De Brabantse arbeidsmarkt staat centraal vandaag.
Ik ben in januari op werkbezoek geweest bij Brainport (ooit Pieken in de Delta). Ik heb toen bevestigd gezien: de keuze voor Eindhoven destijds was vanzelfsprekend. Je zag het toen, Triple Helix avant la lettre, dat was hier in het hart van Brabant toen al volop aanwezig. Bestuur, kennisinstellingen, bedrijfsleven - wat samenwerking betekent, dat hoef je hier niet uit te leggen.
Brabant is een provincie waar bij uitstek lokaal en globaal samenkomt. Met Brainport en ASML, bijvoorbeeld.
Daarom leek het me goed om mijn verhaal vandaag eens wat breder en internationaler te starten dan u misschien zou verwachten van een Minister van Sociale Zaken en Werkgelegenheid.
En dat is ook nodig, als we de uitdagingen waar we vandaag voor staan – zeker ook in mijn portefeuille! – van context willen voorzien, en gezamenlijk stappen vooruit willen zetten.

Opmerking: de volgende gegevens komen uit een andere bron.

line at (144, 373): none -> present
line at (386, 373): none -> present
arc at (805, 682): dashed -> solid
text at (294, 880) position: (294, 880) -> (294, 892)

Want in de uitdagende tijden die we momenteel beleven, komen een aantal grote opdrachten samen die per definitie geen grenzen kennen. Die ons dwingen om over de dijken te kijken. En om ook wat verder terug te gaan in de tijd - verder dan het begin van deze kabinetsperiode of die daarvoor.
Bijvoorbeeld in de jaren dat ik met mijn gezin in Frankrijk woonde. Hoe het daar ook gistte in de samenleving, met de protesten van de gele hesjes, auto’s in de fik voor mijn deur, de boosheid… de sociale cohesie die onder grote druk stond.
Net als hier. In onze egalitaire samenleving.
De boosheid, ook hier, die hebben we te lang onderschat. Ik weet het nog, in 2005, toen ik stond te folderen voor Europa…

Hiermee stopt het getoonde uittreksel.